§ EXERCISE AIM
Copy the data exactly from the line that contains "<source format=gko>" through the line that contains "X150495000Y-81280000D01*", keeping both end lines and leaving out everything else.

§ RECORDS FOR PROCESSING

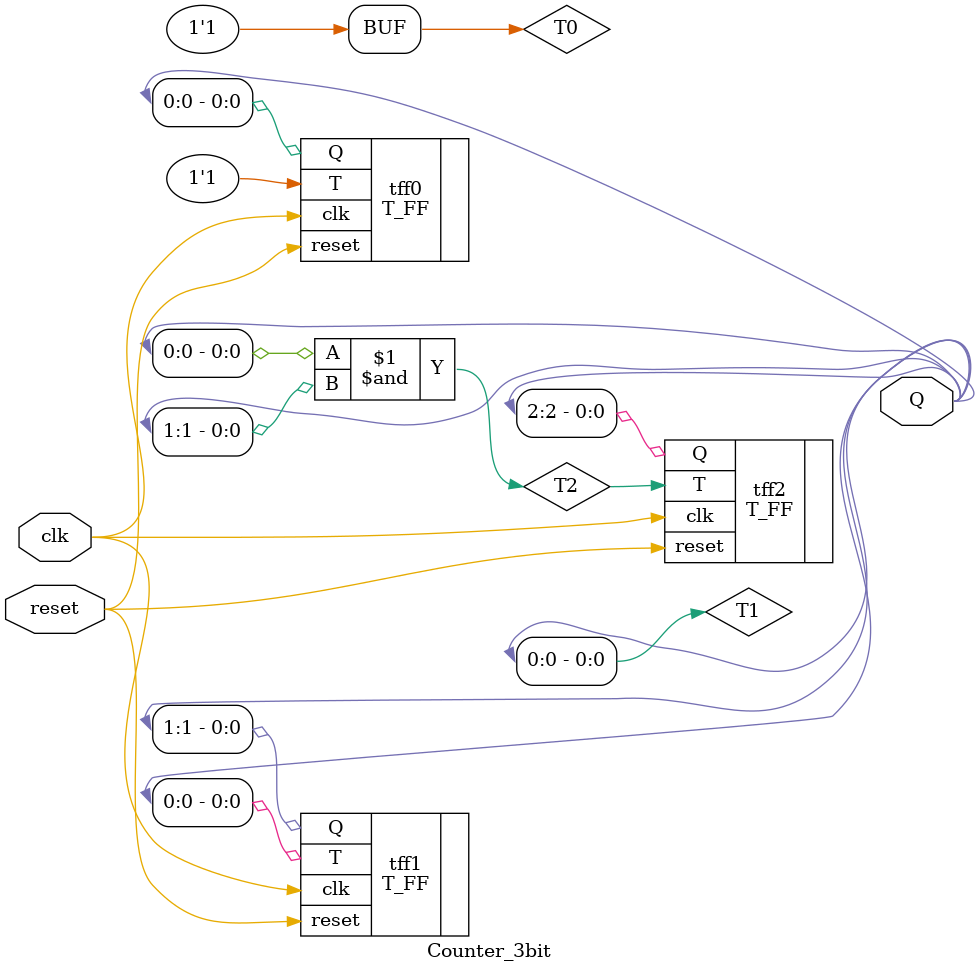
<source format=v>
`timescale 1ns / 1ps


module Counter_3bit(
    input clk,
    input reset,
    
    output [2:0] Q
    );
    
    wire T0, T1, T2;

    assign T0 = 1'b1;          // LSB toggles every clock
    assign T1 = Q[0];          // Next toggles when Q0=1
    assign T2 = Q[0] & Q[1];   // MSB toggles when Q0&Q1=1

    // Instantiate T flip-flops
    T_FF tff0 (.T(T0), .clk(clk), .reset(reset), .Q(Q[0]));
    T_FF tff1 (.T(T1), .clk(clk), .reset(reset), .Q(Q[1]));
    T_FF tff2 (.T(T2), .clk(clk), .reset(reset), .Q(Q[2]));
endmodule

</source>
* * *
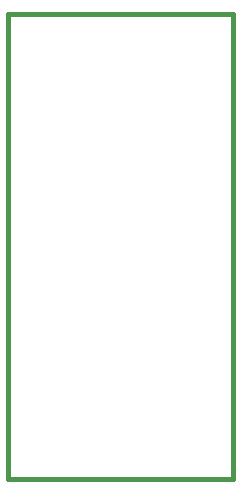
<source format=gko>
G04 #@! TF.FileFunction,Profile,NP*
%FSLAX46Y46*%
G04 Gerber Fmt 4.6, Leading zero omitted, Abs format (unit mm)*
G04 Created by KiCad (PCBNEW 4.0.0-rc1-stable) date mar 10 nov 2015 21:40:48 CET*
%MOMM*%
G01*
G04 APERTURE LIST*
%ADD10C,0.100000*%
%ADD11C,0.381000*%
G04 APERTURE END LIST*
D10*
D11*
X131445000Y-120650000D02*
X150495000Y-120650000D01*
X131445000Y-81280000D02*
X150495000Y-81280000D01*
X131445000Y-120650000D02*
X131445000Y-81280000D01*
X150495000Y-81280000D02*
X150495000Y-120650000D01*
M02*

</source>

§ RESULT OF THE TASK
<source format=gko>
G04 #@! TF.FileFunction,Profile,NP*
%FSLAX46Y46*%
G04 Gerber Fmt 4.6, Leading zero omitted, Abs format (unit mm)*
G04 Created by KiCad (PCBNEW 4.0.0-rc1-stable) date mar 10 nov 2015 21:40:48 CET*
%MOMM*%
G01*
G04 APERTURE LIST*
%ADD10C,0.100000*%
%ADD11C,0.381000*%
G04 APERTURE END LIST*
D10*
D11*
X131445000Y-120650000D02*
X150495000Y-120650000D01*
X131445000Y-81280000D02*
X150495000Y-81280000D01*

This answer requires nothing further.